(Textauszug)

So sehen wir, dass es vor allem Länder sind, die ein mittleres Einkommensniveau haben, in denen Klima- und Umweltmigration besonders häufig auftritt. Das interpretieren wir so, dass es in ärmeren Ländern häufig an Ressourcen fehlt, die für die Migration benötigt werden. (…) Und in reicheren Ländern sehen wir eher, dass Kapazitäten zu hoch sind, das Umwelteinflüsse abgedämpft werden können und sie so nicht den Bedarf haben zu migrieren.

Dr. Roman Hoffmann

Binnen-Migration am Beispiel New Orleans

Zerstörungen nach Hurrikan Katrina
New Orleans nach Hurrikan Katrina 2005: Von den 200.000 Geflüchteten kam nur die Hälfte zurück in die Stadt. Bildrechte: imago images / Ardea

In den sehr armen und eher wohlhabenden Ländern kommt es dann eher zu einer Migration innerhalb eines Landes. So auch 2005 nach dem Hurrikan Katrina in den USA. Knapp 200.000 Einwohner hatten nach dem Sturm und den Überschwemmungen New Orleans verlassen. Gut die Hälfte von ihnen war zehn Jahre nach der Katastrophe wieder in die Stadt zurückgekehrt. Der andere Teil hatte sich Großteils in Texas niedergelassen. Das sei gerade für kurzfristige Natur-Katastrophen typisch. In einigen Ländern führen solche Umweltfaktoren allerdings auch zu neuen Konflikten und das verstärkt den Migrationsdruck auf die Bevölkerung, sagt Hoffmann:

Das kann ganz verschiedene Formen annehmen, von Bürgerkriegen, bis hin zu kleineren Konflikten über Nahrungsmittelverknappung. Wir erkennen, dass es ein Zusammenspiel gibt zwischen Umwelteinflüssen, dem Ausbruch von Konflikten und Migration. Hier Beispiele zu nennen wäre Syrien, Südamerika, oder Süd-Asien.

(Bereitgestellte Daten)
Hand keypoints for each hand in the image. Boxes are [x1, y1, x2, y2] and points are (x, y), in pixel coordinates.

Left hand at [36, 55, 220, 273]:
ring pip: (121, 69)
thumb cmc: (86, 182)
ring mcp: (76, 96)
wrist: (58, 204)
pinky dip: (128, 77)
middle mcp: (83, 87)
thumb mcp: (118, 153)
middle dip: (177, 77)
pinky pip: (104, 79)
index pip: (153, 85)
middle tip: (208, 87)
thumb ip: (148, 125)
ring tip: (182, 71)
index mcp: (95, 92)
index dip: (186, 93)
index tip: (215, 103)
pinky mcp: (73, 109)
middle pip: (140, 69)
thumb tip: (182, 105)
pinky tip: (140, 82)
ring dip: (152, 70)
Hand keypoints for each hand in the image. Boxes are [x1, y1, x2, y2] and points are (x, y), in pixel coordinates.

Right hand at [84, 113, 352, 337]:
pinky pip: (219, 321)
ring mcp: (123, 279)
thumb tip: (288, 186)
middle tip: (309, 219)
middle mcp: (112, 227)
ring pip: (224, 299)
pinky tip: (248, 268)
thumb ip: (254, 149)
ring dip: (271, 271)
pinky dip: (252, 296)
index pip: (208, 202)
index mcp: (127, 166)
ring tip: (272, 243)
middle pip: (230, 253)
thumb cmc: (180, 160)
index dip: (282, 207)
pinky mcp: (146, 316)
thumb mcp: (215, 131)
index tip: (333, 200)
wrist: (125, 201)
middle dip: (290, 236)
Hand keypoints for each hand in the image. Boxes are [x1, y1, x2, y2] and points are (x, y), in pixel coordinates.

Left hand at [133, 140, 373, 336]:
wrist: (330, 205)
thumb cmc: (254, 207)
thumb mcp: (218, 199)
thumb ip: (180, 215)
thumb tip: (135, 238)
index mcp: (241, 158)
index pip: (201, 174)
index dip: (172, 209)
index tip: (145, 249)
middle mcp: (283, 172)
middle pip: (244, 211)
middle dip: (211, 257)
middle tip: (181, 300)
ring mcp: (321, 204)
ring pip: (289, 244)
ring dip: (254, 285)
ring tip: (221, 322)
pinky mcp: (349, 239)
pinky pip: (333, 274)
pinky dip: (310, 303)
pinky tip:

(Ihre Aufgaben)
1 > Fassen Sie den Textauszug über Klima- und Umweltmigration in zwei Sätzen zusammen.
2 > Wie viele Einwohner hatten laut dem Textauszug New Orleans nach dem Hurrikan Katrina verlassen?
3 > Schreiben Sie den Textauszug über Klima- und Umweltmigration im Anschluss an seinen letzten Satz weiter.
Die Auflistung ist eigenständiges Material und gehört nicht zum Textauszug.

(Lösungen)
1 > Klima- und Umweltmigration tritt vor allem in Ländern mit mittlerem Einkommensniveau auf, während es in sehr armen und eher wohlhabenden Ländern eher zu Migration innerhalb eines Landes kommt, wie 2005 nach Hurrikan Katrina in New Orleans. In einigen Ländern führen Umweltfaktoren außerdem zu neuen Konflikten, was den Migrationsdruck auf die Bevölkerung verstärkt.

2 > Knapp 200.000 Einwohner.

3 >
Dr. Roman Hoffmann

Vor dem Hintergrund dieser Untersuchung scheinen zukünftig einige Länder und Regionen besonders anfällig zu sein für Umweltmigration. Die Autoren der Studie nennen hier besonders Lateinamerika und die Karibik, afrikanische Länder in der Sahelzone und Ostafrika, sowie in West-, Süd- und Südostasien.

Die Studie des Potsdamer Forschungsinstitutes wurde im Fachmagazin Nature Climate Change veröffentlicht.